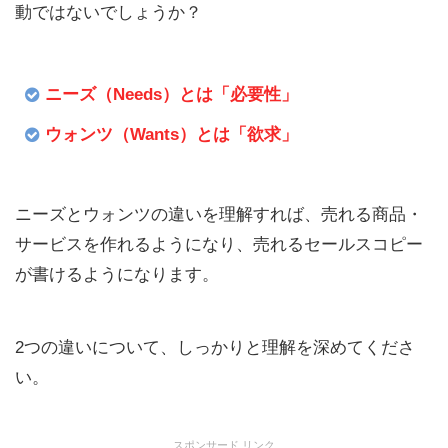
動ではないでしょうか？
ニーズ（Needs）とは「必要性」
ウォンツ（Wants）とは「欲求」
ニーズとウォンツの違いを理解すれば、売れる商品・
サービスを作れるようになり、売れるセールスコピー
が書けるようになります。
2つの違いについて、しっかりと理解を深めてくださ
い。
スポンサード リンク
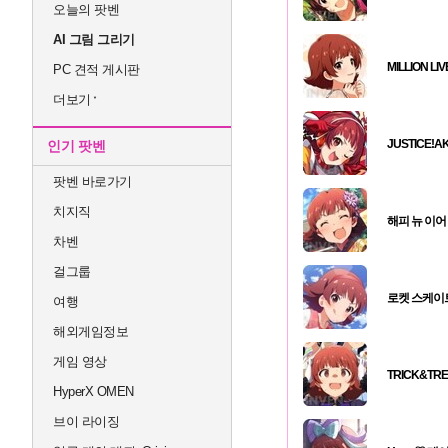
오늘의 팟벤
AI 그림 그리기
MILLION LI
PC 견적 게시판
더보기
JUSTICE!A
인기 팟벤
팟벤 바로가기
치지직
해피 뉴 이어
차벤
걸그룹
로켓 스케이트
여행
해외게임정보
게임 영상
TRICK&TRE
HyperX OMEN
브이 라이징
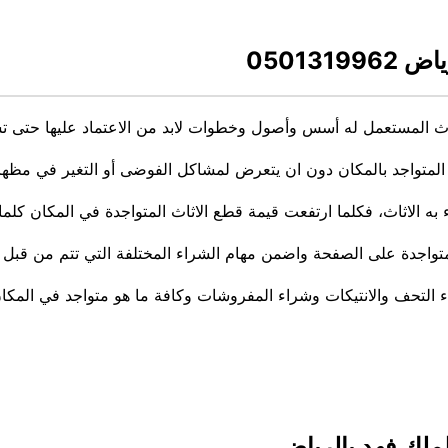
05013
اث المستعمل له أسس وأصول وخطوات لابد من الاعتماد عليها حتى تس
 المتواجد بالمكان دون ان يتعرض لمشاكل الفوضى أو التغير في مظهر 
الاثاث، فكلما ارتفعت قيمة قطع الاثاث المتواجدة في المكان كلما 
متواجدة على الصفحة واضمن مهام الشراء المختلفة التي تتم من قبل 
ء التحف والانتيكات وشراء المفروشات وكافة ما هو متواجد في المكان
لك فهد بالرياض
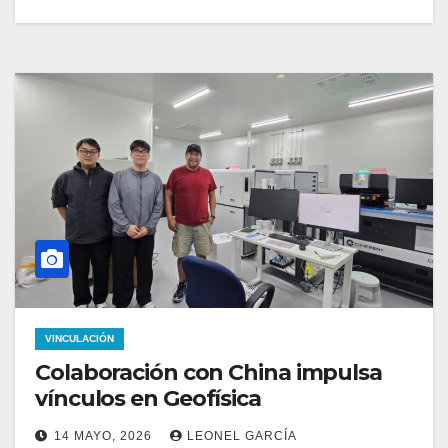
VINCULACIÓN
Colaboración con China impulsa
vínculos en Geofísica
14 MAYO, 2026
LEONEL GARCÍA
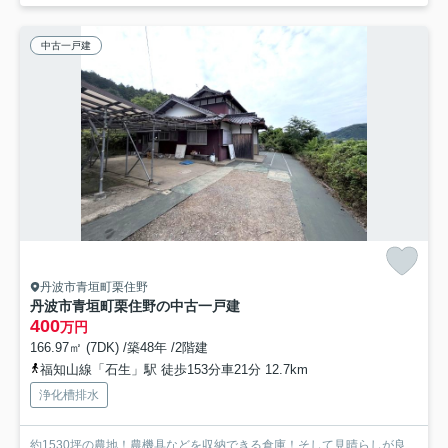
中古一戸建
丹波市青垣町栗住野
丹波市青垣町栗住野の中古一戸建
400
万円
166.97㎡ (7DK) /築48年 /2階建
福知山線「石生」駅 徒歩153分車21分 12.7km
浄化槽排水
約1530坪の農地！農機具などを収納できる倉庫！そして見晴らしが良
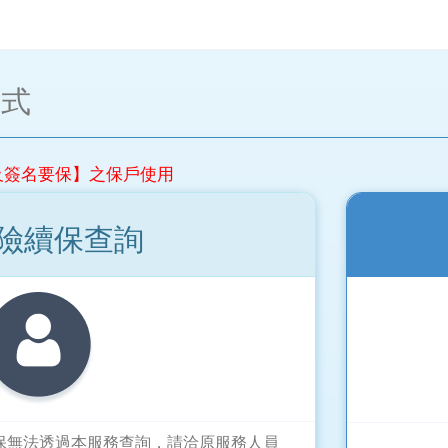
方式
及簽名要保】之保戶使用
險續保查詢
保無法透過本服務查詢，請洽原服務人員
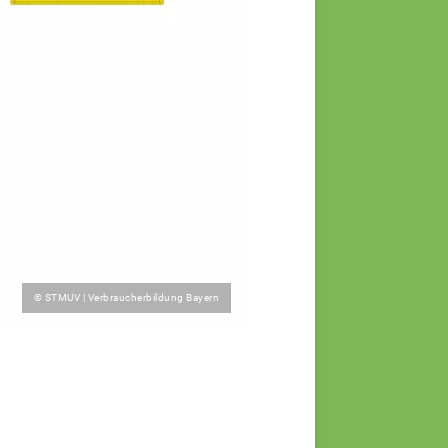
© STMUV | Verbraucherbildung Bayern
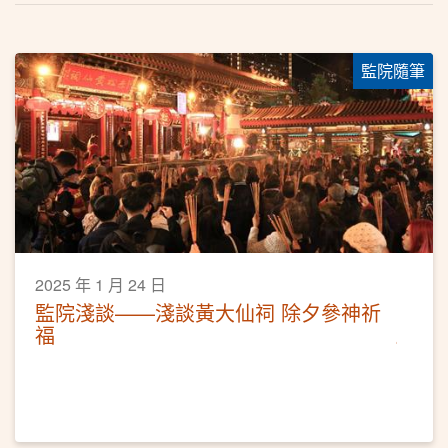
監院隨筆
2025 年 1 月 24 日
監院淺談——淺談黃大仙祠 除夕參神祈
福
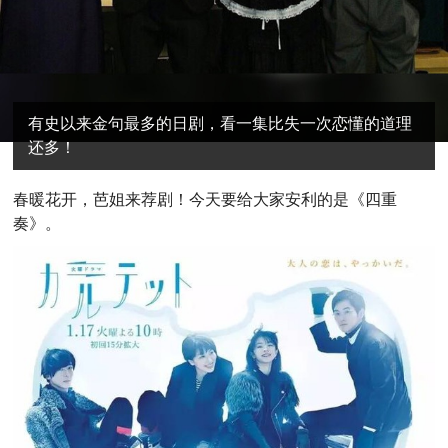
有史以来金句最多的日剧，看一集比失一次恋懂的道理
还多！
春
暖花开，芭姐来荐剧！今天要给大家安利的是《四重
奏》。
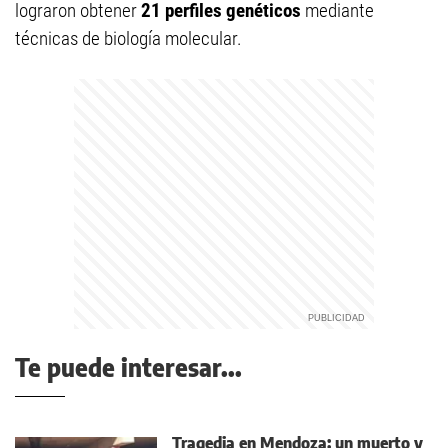
lograron obtener
21 perfiles genéticos
mediante
técnicas de biología molecular.
Te puede interesar...
Tragedia en Mendoza: un muerto y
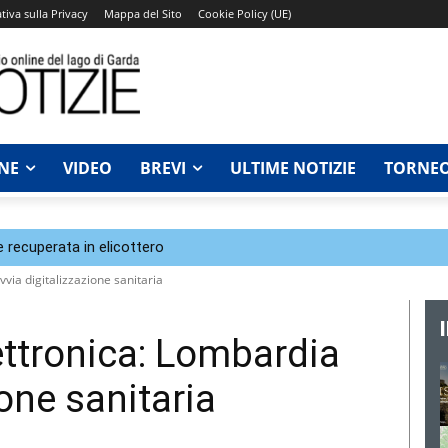
tiva sulla Privacy
Mappa del Sito
Cookie Policy (UE)
NE
VIDEO
BREVI
ULTIME NOTIZIE
TORNEO
e recuperata in elicottero
via digitalizzazione sanitaria
ettronica: Lombardia
ione sanitaria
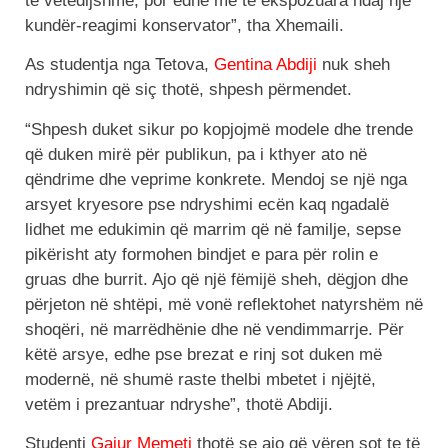
të vetëdijshme, por edhe më të ekspozuara ndaj një
kundër-reagimi konservator”, tha Xhemaili.
As studentja nga Tetova,
Gentina Abdiji
nuk sheh
ndryshimin që siç thotë, shpesh përmendet.
“Shpesh duket sikur po kopjojmë modele dhe trende
që duken mirë për publikun, pa i kthyer ato në
qëndrime dhe veprime konkrete. Mendoj se një nga
arsyet kryesore pse ndryshimi ecën kaq ngadalë
lidhet me edukimin që marrim që në familje, sepse
pikërisht aty formohen bindjet e para për rolin e
gruas dhe burrit. Ajo që një fëmijë sheh, dëgjon dhe
përjeton në shtëpi, më vonë reflektohet natyrshëm në
shoqëri, në marrëdhënie dhe në vendimmarrje. Për
këtë arsye, edhe pse brezat e rinj sot duken më
modernë, në shumë raste thelbi mbetet i njëjtë,
vetëm i prezantuar ndryshe”, thotë Abdiji.
Studenti
Gajur Memeti
thotë se ajo që vëren sot te të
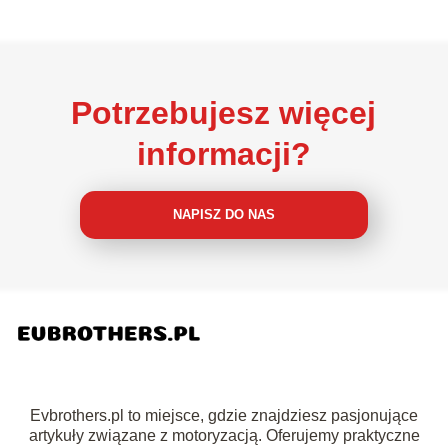
Potrzebujesz więcej
informacji?
NAPISZ DO NAS
Evbrothers.pl to miejsce, gdzie znajdziesz pasjonujące
artykuły związane z motoryzacją. Oferujemy praktyczne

Your task: Recast the stretch from the line containing "Potrzebujesz więcej" through the end of the records as a Markdown table. Use two columns, Row (the row number) and Line (the line itself), and leave out blank lines.

Written answer:
| Row | Line |
|---|---|
| 1 | Potrzebujesz więcej |
| 2 | informacji? |
| 3 | NAPISZ DO NAS |
| 4 | Evbrothers.pl to miejsce, gdzie znajdziesz pasjonujące |
| 5 | artykuły związane z motoryzacją. Oferujemy praktyczne |